Mit uns oder gegen uns!
Verein
Mittwoch, 27. Januar 2010

Rapid Wien, ein Name, der uns bereits vor über 24 Jahren ein flaues Gefühl in der Magengegend beschert hat, steht nun erneut für eine Begegnung mit unseren Dynamos, in deren Zusammenfassung das Negative für unseren Verein überwiegt. Im Rahmen dieses Testspiels kamen durch beide Fanlager pyrotechnische Erzeugnisse zum Einsatz. Weiterhin kam es zu Auseinandersetzungen zwischen der Polizei und Dynamofans hinter dem K-Block sowie dem Ordnungsdienst und den Fans aus Wien im Gästeblock.

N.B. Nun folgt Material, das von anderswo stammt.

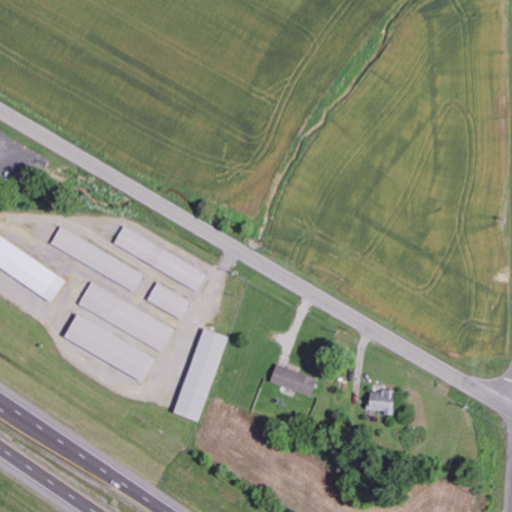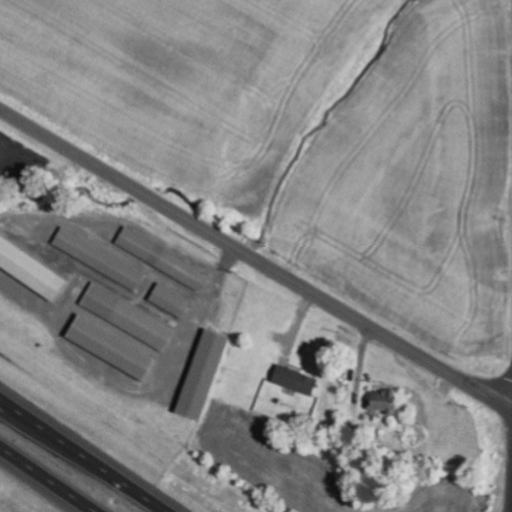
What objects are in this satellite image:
building: (99, 259)
building: (163, 259)
road: (256, 262)
building: (31, 269)
building: (171, 301)
building: (128, 317)
building: (111, 347)
building: (204, 374)
building: (296, 380)
building: (385, 401)
road: (83, 455)
road: (49, 478)
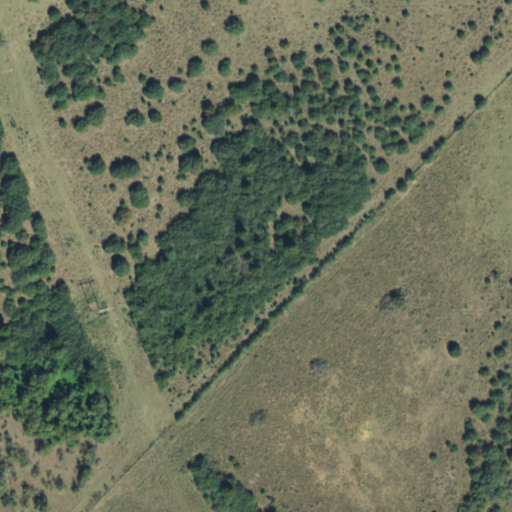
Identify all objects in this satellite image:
power tower: (89, 309)
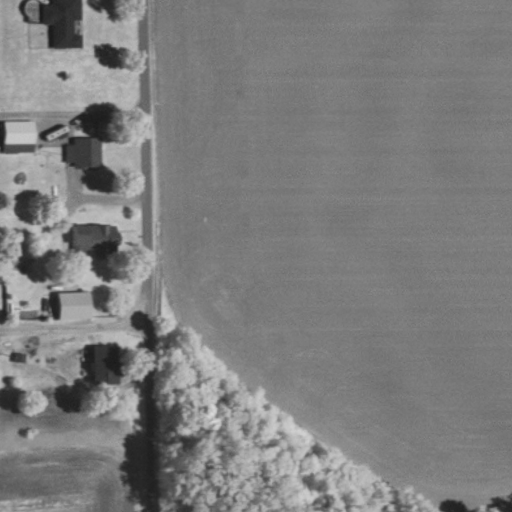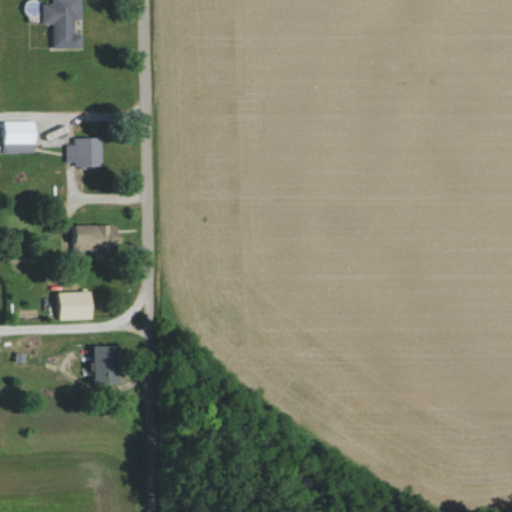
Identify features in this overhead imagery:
building: (59, 22)
road: (73, 116)
building: (16, 132)
building: (79, 151)
road: (103, 198)
building: (89, 236)
road: (147, 256)
building: (65, 305)
road: (80, 324)
building: (97, 362)
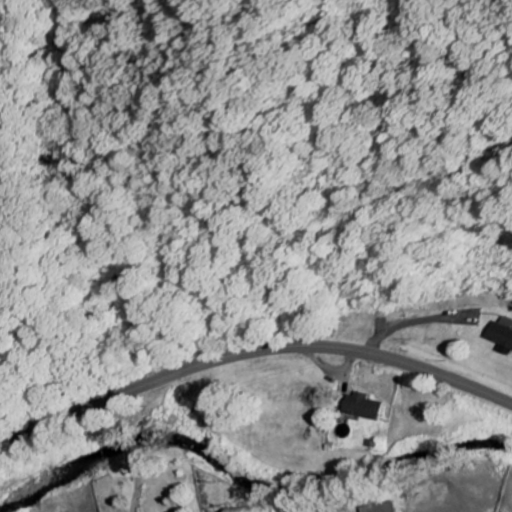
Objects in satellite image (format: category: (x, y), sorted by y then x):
building: (496, 335)
road: (252, 346)
building: (363, 406)
building: (381, 508)
building: (256, 509)
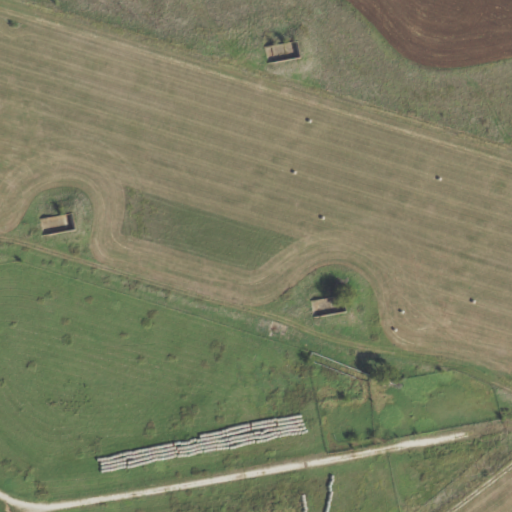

Die Fangemeinschaft Dynamo hat zur Verwendung von Pyro bereits in den vergangenen Wochen eine eindeutige Position bezogen. Wir setzen uns dafür ein, dass bengalische Fackeln und bunter Rauch nicht als kriminelle Handlung stigmatisiert werden, sondern legal als optisches Mittel das Bild einer Fankurve beleben können. Wir möchten alle Möglichkeiten ausschöpfen, diesen Standpunkt bei Verbänden und Behörden positiv zu bewerben, um das bestehende Verbot von Pyrotechnik anzupassen.

Solange dieses Verbot jedoch in der aktuellen Form seinen Bestand hat, verurteilen wir jegliche Aktivitäten, die einerseits die Verbandsregeln unterlaufen und andererseits dem Verein SG Dynamo Dresden einen enormen Schaden zufügen. Wir akzeptieren nicht, wenn rücksichtslos und egoistisch das Bemühen um den Erhalt der dynamischen Fankultur mit Füßen getreten wird, weil Fangruppen sich über vereinbarte Regeln der Fan-Charta hinwegsetzen.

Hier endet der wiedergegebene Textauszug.